▸ **Source material**:
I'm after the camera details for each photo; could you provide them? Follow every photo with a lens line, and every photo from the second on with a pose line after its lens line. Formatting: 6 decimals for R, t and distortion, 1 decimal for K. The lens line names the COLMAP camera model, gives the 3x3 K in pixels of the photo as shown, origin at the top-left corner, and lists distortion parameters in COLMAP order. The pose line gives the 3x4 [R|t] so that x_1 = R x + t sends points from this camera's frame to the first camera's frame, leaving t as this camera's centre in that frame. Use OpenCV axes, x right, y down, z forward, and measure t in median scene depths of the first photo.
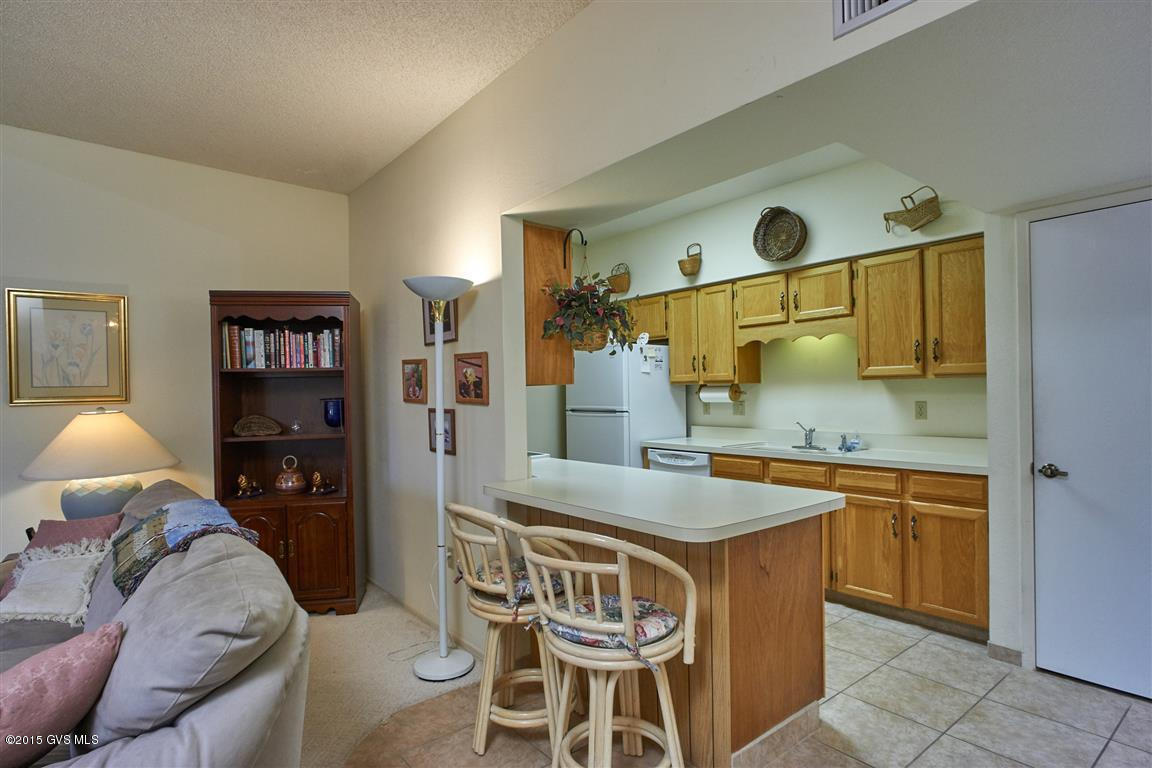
lens RADIAL K [[607.2, 0, 577.9], [0, 607.2, 387.6], [0, 0, 1]] dist [-0.023389, 0.008490]
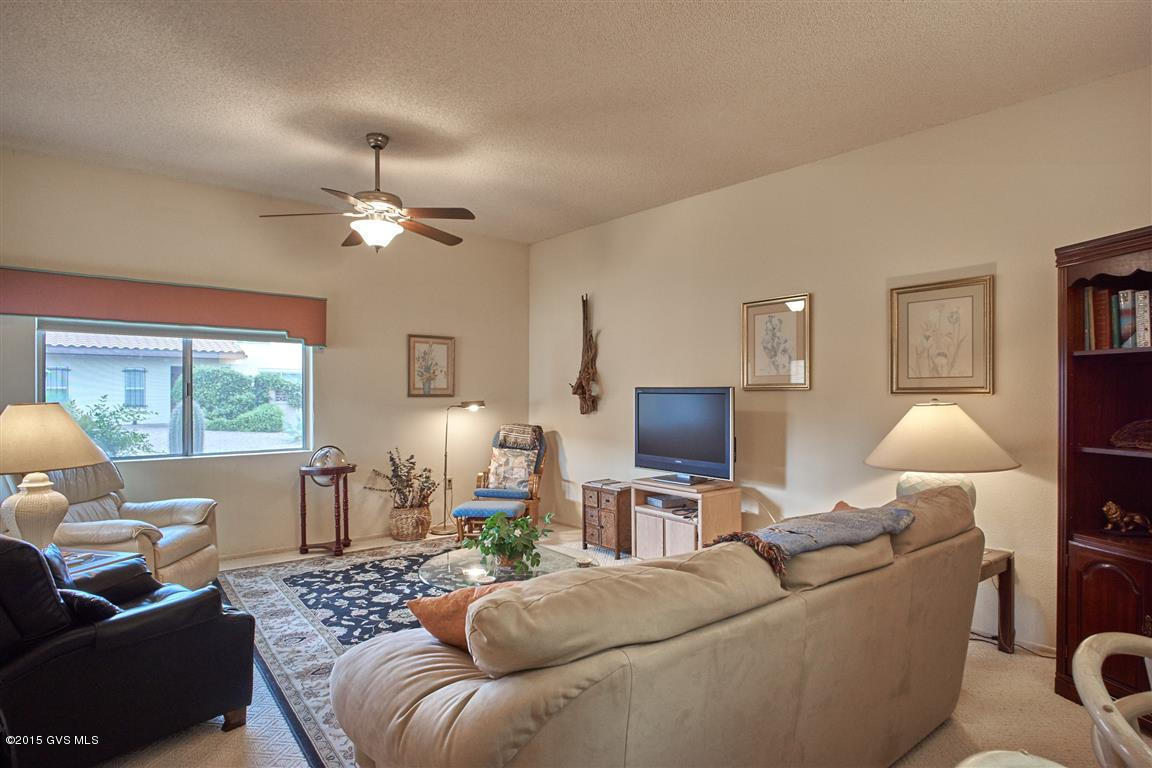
lens RADIAL K [[607.2, 0, 578.9], [0, 607.2, 386.7], [0, 0, 1]] dist [-0.023389, 0.008490]
pose [[-0.014172, 0.007073, -0.999875, 0.152305], [-0.000073, 0.999975, 0.007075, 0.006763], [0.999900, 0.000174, -0.014172, 0.413624]]
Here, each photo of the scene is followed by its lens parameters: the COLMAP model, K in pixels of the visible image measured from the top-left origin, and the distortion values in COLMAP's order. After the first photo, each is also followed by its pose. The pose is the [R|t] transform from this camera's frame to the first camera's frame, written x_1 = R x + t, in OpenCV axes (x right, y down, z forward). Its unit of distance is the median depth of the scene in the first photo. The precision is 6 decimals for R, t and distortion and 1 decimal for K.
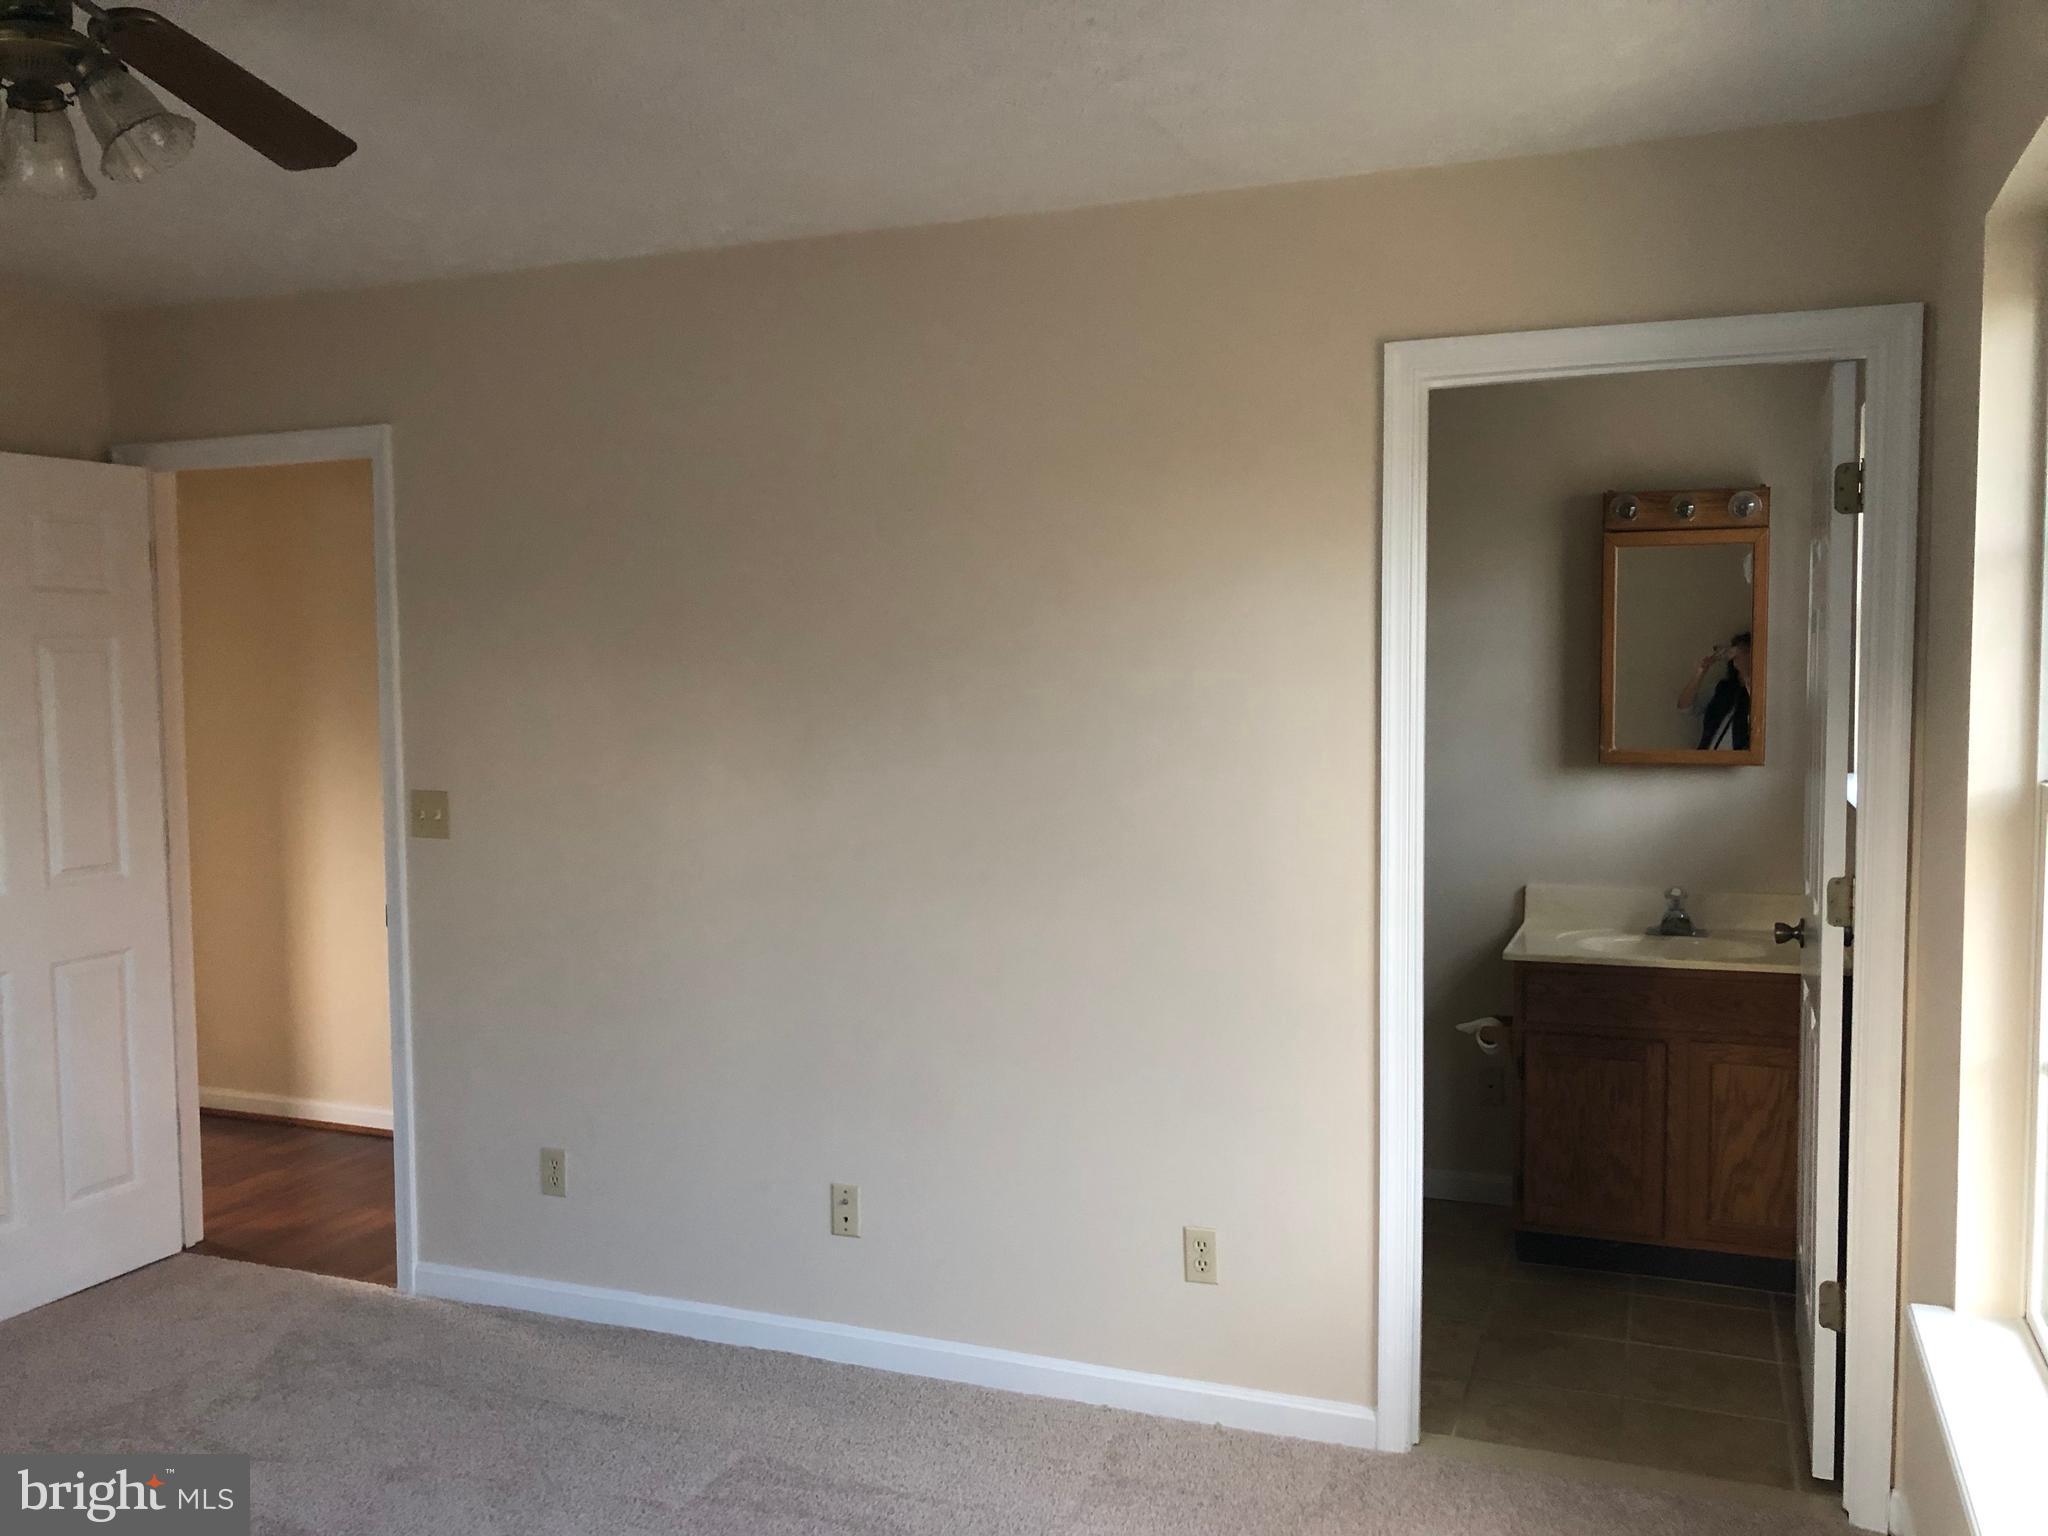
lens RADIAL K [[1666.8, 0, 1029.0], [0, 1666.8, 773.5], [0, 0, 1]] dist [0.000877, -0.017135]
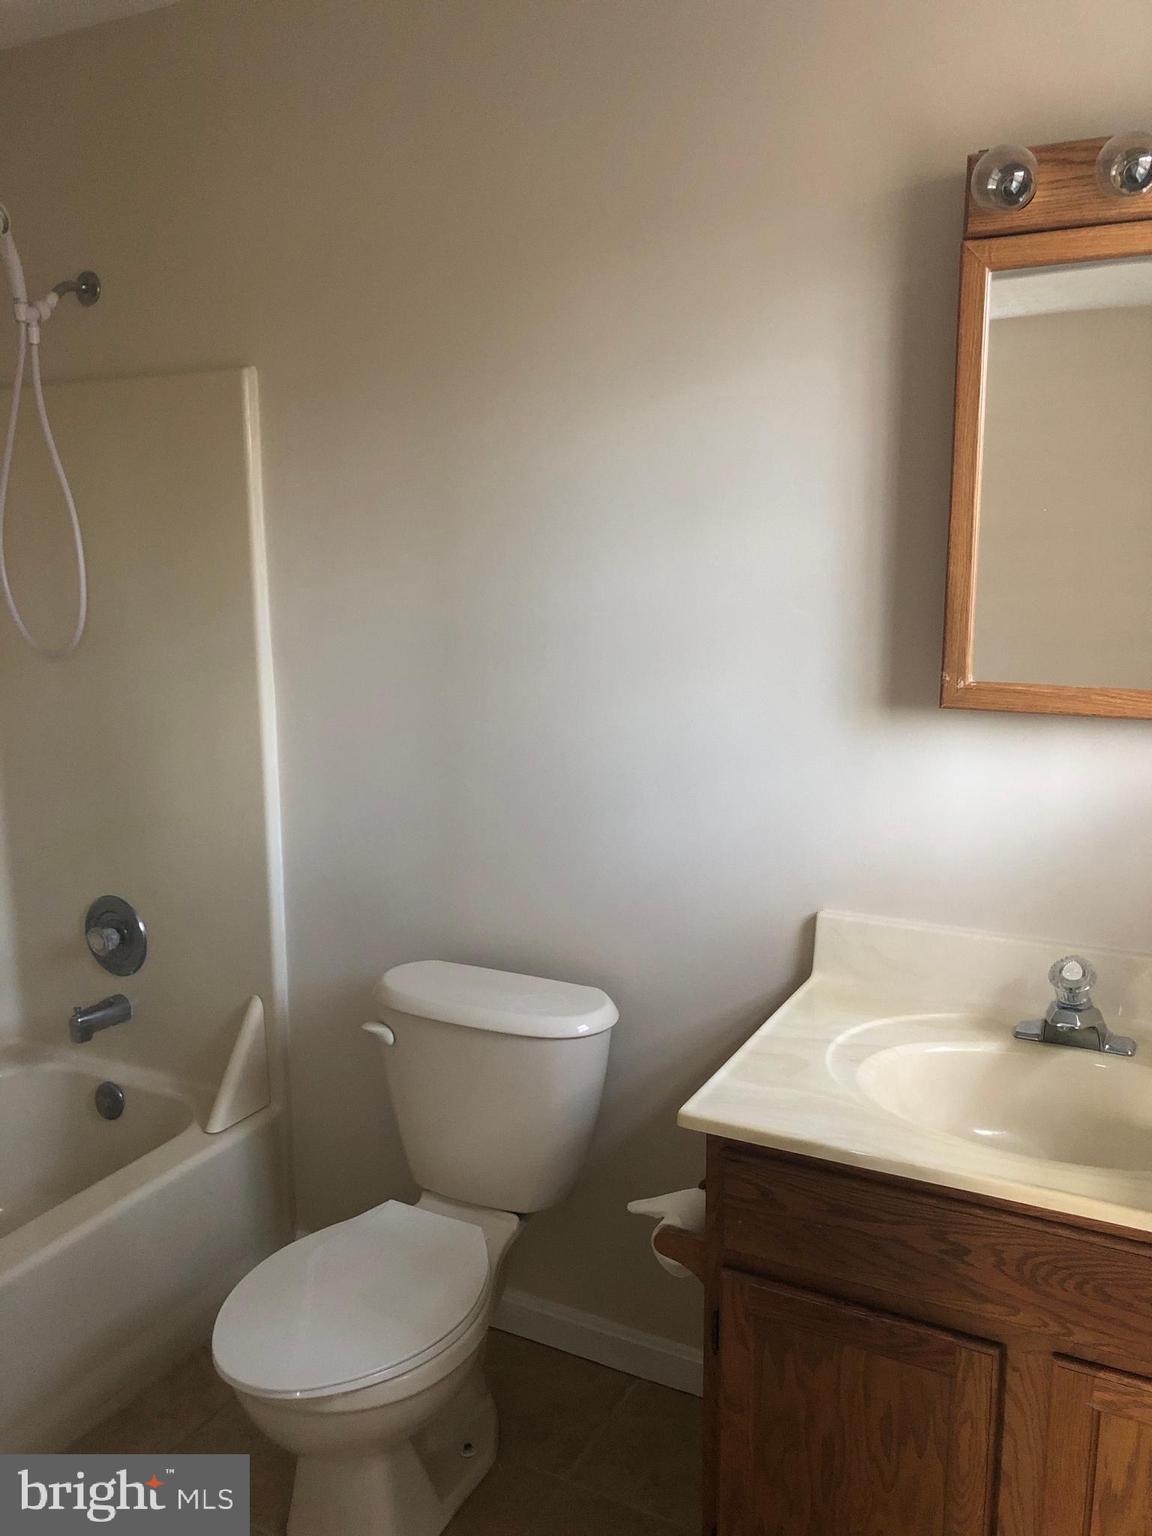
lens RADIAL K [[1250.1, 0, 548.3], [0, 1250.1, 774.1], [0, 0, 1]] dist [0.000877, -0.017135]
pose [[0.993154, 0.017131, -0.115551, 0.272200], [-0.003210, 0.992817, 0.119600, -0.032847], [0.116770, -0.118411, 0.986075, 0.612940]]
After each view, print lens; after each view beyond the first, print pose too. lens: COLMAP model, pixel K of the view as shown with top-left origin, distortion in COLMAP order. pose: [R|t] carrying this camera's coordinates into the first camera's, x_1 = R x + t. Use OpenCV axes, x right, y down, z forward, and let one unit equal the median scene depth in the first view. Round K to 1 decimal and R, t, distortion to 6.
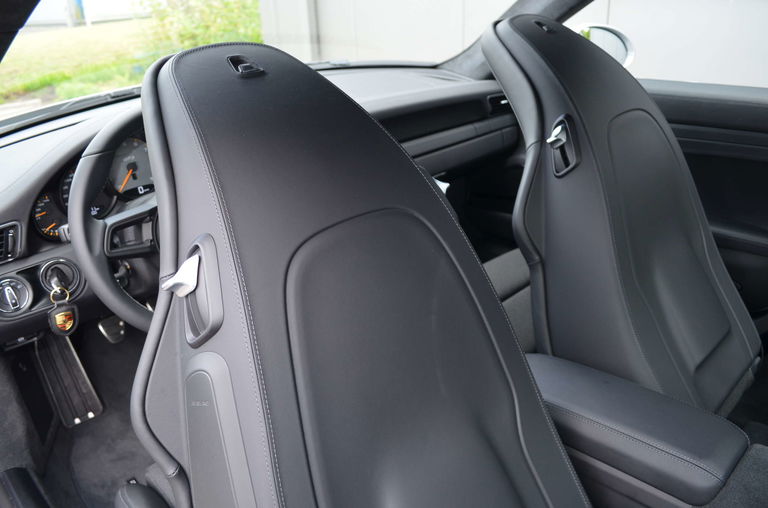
lens RADIAL K [[616.6, 0, 383.5], [0, 616.6, 255.9], [0, 0, 1]] dist [-0.054828, 0.005610]
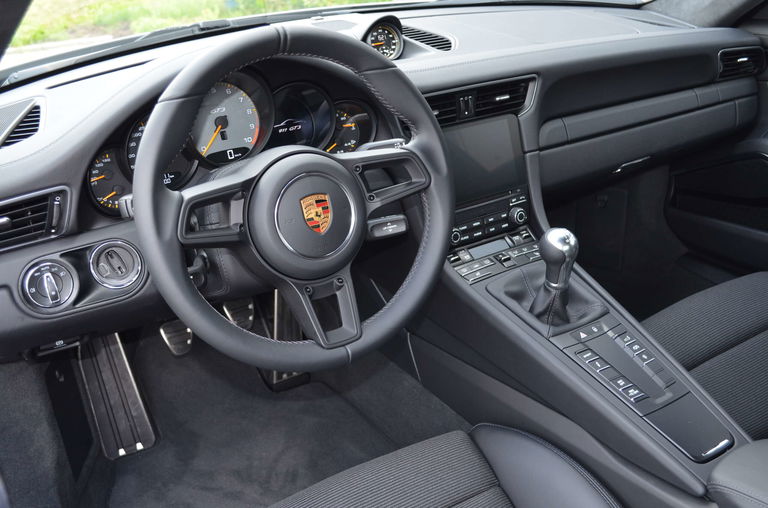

▸ **Exercise details**: Please copy exactly the lines from the one that contains "After each view, print" through the last line of the listing above, leaving out the pictures.

▸ **Result of this task**:
After each view, print lens; after each view beyond the first, print pose too. lens: COLMAP model, pixel K of the view as shown with top-left origin, distortion in COLMAP order. pose: [R|t] carrying this camera's coordinates into the first camera's, x_1 = R x + t. Use OpenCV axes, x right, y down, z forward, and let one unit equal the median scene depth in the first view. Round K to 1 decimal and R, t, distortion to 6.
lens RADIAL K [[616.6, 0, 383.5], [0, 616.6, 255.9], [0, 0, 1]] dist [-0.054828, 0.005610]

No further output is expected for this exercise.